Lower fees are a huge attraction for the general public. Even free services are a huge attraction. Many dental offices provide lower fees and even free services. But is this truly in your best interest? Any business that uses these marketing methods to attract customers are honestly hoping you will spend even more money in their business. It has to be this way. No business can survive simply and only by offering lower than market fees and free services unless they have an alternate supply of money like having won the lottery or unless they modify or create their business practices to account for this method of marketing. To make up for the lower fees and free services they may depend on you to spend more money or they may cut their expenses in some way. Perhaps they can entice you to purchase other goods and services while you are present in their place of business.

I am not inferring that a practice should not offer anything free–on the contrary-we offer free “happy air”, anesthetic (the numbing medicine)  or the VelScope, the oral cancer screening light. Just be sure that the “free” is not hidden in the overall       cost of the treatment.  We provide these services for your overall comfort and preventive health.  Others may upcharge to build in the “free” service.

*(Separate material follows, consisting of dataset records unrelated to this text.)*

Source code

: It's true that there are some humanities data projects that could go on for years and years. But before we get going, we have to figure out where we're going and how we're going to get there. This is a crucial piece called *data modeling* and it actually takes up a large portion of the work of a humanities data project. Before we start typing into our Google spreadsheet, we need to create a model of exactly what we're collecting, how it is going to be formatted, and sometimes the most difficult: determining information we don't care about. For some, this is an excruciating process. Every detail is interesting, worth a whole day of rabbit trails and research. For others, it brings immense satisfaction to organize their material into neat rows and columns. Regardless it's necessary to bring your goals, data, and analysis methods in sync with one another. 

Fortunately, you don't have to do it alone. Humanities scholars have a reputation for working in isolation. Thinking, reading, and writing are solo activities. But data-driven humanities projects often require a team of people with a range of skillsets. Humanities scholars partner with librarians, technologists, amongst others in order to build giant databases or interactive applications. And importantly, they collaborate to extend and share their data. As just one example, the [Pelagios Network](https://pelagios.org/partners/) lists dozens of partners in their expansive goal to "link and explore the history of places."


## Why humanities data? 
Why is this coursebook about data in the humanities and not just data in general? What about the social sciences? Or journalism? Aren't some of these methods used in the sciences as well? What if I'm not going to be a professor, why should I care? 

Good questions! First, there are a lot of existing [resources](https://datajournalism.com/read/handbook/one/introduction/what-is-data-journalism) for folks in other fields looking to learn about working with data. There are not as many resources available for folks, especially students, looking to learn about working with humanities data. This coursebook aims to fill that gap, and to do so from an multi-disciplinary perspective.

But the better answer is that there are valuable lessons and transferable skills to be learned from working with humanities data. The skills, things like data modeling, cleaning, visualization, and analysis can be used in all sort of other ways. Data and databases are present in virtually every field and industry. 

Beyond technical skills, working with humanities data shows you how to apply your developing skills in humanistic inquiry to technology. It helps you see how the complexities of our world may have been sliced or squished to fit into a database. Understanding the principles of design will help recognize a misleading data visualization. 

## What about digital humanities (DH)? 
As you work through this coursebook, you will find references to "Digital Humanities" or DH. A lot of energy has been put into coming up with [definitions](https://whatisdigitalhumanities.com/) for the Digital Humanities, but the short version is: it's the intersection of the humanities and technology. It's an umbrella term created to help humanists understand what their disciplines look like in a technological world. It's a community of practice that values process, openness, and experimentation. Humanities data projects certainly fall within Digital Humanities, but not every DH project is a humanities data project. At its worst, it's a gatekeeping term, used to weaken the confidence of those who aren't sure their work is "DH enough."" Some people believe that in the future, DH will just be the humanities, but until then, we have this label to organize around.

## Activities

More and more often we have found patients being told and/or pressured to pursue dental services that are either not truly needed or are a bit “overboard”. Yes, people and dentists have tendencies in their personalities and in their way of living. Some of us are more aggressive and some of us are more passive. Some of us are more honest and some of us are not as honest. This is life. So when patients are enticed with lower fees and free services, there may be more of a need to make up for those early losses in revenue. This is where the honesty and ethics of your dentist fits in.
If a  dentist is  an employee of a clinic or retail-type practice who may be pressured to “meet the numbers, he is  perhaps working for stockholders and may not have a vested interest in providing what is best for you, the patient.

We all have these differences in our personalities and in our tendencies. But, I would hope a patient would give some thought before entrusting their care to the lowest bidder.
Our practice is a a traditional, quality-oriented one that humbly prides itself upon unmistakable personal care.  Our patients very often recognize the traditional values of honesty, treating others as we would want to be treated, doing our best, and centering my dental practice on the patient.  We are like that small town dental practice in a large city with the advantage of newer, proven technologies and care.  We are very passionate about maintaining these traditional values and we focus upon quality care with that special personal touch.